** Opening DATA SHOWN block **

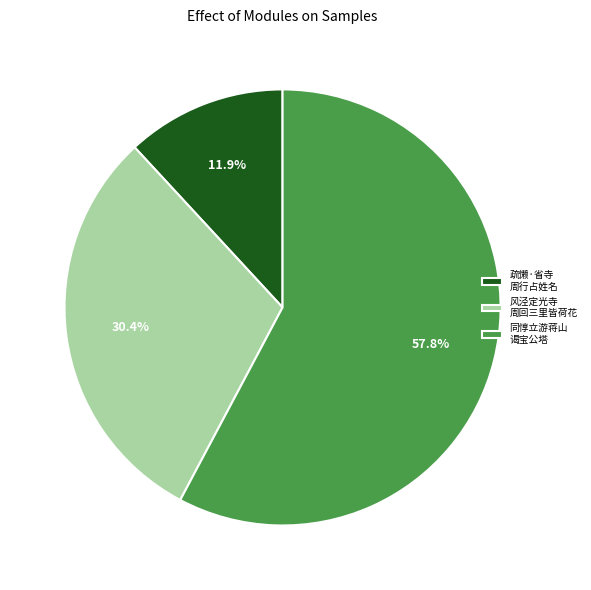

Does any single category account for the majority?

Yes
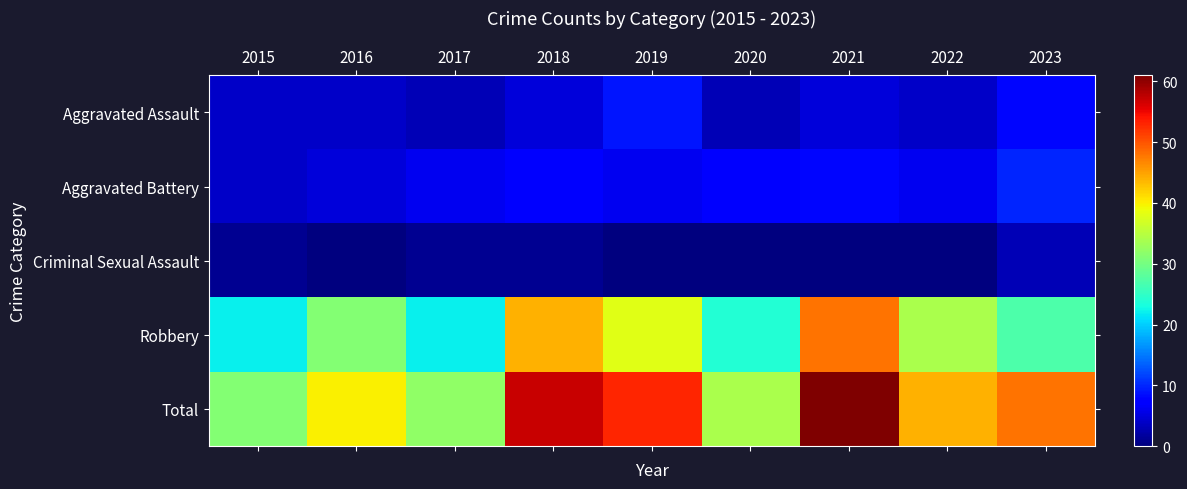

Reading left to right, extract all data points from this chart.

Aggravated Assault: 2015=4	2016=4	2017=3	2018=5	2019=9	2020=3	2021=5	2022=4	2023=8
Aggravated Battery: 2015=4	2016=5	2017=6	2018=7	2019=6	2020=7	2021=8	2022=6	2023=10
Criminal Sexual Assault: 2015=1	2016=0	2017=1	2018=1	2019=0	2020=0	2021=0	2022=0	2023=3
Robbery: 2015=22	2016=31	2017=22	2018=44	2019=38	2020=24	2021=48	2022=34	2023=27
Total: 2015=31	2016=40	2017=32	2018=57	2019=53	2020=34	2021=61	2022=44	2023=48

** Closing DATA SHOWN block **
** Opening DATA SHOWN block **

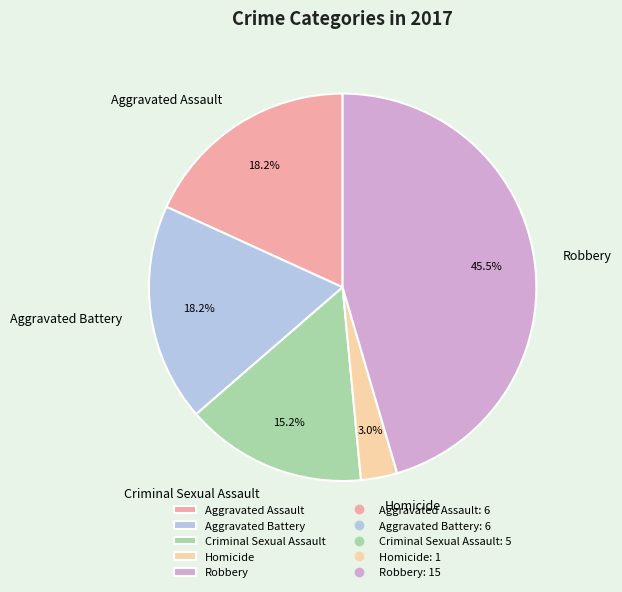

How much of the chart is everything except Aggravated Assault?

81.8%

** Closing DATA SHOWN block **

__EXERCISE GOAL__
Find every line in the items above that contains the string "chart", with case counting, and copy each of those lines in full.

__TASK ANSWER__
Reading left to right, extract all data points from this chart.
How much of the chart is everything except Aggravated Assault?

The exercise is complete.